Shelley's views in "Mont Blanc"


There are many different ways the Romantic poets use nature in their poetry. In Shelley's "Mont Blanc", he uses it to suggest what we can learn from nature and the mind itself. Shelley describes nature as an influential power and it stands out in intensity. He concludes that the role nature plays and the relationship between humankind and nature must have in order for an interaction to occur.
     When Shelley uses the mountain, he states his perception on the significance of the mountain, because it is a rare source of knowledge. In his eyes, the mind can be at rest and unproductive when it is aware of any truths about human existence. When we are sleeping, that is the time where our minds are free of thought and knowledge of the truth.
     This all goes back to the mountain in the poem, which has a powerful presence, and how sleep is a powerful sense. He says, “the mountain possesses the ability to unfurle the veil of life and death", in other words Shelley was allowed to see visions of sleep while he was awake, or this could have been a state of dreaming. Also, in the poem Shelley experiences an example of a relating process, which is when all reality comes to an existence. He explains the cycle of the mountain, which symbolizes the universal law of cause and effect. This law plays a major role in the poem because it determines anything a person experiences. For example, the river helps the trees grow along the banks; in order for humans to live, we need trees to grow to produce oxygen. As for the glacier on the mountain, it creates the river when the snow melts.

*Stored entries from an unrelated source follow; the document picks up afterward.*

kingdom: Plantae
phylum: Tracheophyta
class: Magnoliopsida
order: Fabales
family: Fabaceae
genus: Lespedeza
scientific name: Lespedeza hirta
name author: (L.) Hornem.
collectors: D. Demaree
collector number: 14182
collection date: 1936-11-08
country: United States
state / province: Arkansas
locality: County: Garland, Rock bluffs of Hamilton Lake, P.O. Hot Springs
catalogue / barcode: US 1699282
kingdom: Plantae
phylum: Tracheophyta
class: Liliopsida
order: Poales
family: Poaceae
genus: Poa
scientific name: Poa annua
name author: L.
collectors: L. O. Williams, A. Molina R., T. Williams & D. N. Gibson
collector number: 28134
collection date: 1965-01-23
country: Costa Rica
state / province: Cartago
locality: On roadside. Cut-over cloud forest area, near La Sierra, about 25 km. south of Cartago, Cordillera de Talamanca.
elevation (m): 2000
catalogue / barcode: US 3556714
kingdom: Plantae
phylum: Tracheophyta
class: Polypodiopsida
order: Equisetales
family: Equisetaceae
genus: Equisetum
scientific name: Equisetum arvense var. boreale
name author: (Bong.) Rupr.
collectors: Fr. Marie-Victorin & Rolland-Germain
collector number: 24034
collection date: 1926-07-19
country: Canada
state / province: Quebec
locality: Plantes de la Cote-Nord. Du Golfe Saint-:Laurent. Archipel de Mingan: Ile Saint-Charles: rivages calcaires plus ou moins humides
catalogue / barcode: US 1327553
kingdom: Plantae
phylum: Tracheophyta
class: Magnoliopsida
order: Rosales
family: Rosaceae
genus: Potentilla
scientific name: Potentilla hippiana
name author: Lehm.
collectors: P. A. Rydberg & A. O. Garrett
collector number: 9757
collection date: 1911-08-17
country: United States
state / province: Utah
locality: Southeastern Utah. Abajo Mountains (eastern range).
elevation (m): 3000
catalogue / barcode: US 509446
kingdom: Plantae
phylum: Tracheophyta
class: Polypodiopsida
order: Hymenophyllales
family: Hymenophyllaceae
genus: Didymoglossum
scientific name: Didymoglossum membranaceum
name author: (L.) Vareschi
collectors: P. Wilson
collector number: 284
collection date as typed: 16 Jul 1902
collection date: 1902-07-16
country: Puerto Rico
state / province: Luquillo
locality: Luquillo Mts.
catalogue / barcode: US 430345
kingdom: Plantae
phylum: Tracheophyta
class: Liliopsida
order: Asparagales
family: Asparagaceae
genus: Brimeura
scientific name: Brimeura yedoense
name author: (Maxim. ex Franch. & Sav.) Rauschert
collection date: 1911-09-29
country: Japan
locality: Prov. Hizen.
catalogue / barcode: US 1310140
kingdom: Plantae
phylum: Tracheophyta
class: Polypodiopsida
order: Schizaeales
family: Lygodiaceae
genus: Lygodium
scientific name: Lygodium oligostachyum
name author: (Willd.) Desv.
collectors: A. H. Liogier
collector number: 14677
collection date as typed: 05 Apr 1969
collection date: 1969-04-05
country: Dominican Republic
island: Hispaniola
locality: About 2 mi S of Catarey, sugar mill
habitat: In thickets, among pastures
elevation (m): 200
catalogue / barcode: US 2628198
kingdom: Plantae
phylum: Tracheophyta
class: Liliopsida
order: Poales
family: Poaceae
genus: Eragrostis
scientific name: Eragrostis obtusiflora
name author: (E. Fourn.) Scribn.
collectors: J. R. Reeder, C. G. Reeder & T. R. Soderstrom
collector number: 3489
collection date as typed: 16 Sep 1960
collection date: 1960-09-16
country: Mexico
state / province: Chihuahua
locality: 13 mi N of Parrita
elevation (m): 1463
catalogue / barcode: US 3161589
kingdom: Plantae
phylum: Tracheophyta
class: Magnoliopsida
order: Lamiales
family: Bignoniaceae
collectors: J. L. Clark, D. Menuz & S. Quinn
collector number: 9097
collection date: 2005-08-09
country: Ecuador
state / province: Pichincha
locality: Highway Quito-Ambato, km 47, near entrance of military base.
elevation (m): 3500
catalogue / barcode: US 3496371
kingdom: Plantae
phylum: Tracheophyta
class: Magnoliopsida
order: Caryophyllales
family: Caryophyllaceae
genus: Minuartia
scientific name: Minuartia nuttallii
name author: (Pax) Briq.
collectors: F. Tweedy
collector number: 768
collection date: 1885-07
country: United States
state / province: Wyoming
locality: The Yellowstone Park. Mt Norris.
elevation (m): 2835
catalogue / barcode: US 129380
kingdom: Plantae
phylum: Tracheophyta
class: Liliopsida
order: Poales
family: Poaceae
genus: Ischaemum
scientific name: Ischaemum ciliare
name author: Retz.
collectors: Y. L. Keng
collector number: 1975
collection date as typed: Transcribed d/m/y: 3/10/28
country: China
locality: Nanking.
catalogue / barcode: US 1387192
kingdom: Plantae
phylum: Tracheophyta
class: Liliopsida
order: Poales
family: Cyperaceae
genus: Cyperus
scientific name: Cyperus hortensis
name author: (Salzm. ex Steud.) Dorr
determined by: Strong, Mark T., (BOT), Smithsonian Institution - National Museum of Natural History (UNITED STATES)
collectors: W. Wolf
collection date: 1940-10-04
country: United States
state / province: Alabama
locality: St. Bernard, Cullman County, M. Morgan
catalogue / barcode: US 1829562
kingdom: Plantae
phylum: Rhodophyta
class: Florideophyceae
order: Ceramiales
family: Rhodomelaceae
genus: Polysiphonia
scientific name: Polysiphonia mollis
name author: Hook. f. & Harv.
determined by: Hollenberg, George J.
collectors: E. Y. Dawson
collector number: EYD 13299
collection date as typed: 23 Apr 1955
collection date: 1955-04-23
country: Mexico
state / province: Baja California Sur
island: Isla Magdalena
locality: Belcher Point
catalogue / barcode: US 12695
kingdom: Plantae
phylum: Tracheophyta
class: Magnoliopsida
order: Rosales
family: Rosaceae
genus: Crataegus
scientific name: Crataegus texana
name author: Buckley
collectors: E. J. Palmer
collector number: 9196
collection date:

      All of these elements connect with each other which go back to the cause and effect law. Not only does the poem symbolize the cause and effect law, it also is an example of how thoughts come into being. Power is a mysterious force that hides from a single cause and the place where thoughts come from. When Shelley uses the river, he compares it to our imagination, where it is a place that can be viewed as an environment where people can thrive. In conclusion, Shelley states that the world of nature can influence thoughts and feelings. It can be viewed as knowledge rather than a fathomless mysticism. Also the opposite action of mankind and the universe must depend on another source for its origination, just like how thought relies on nature.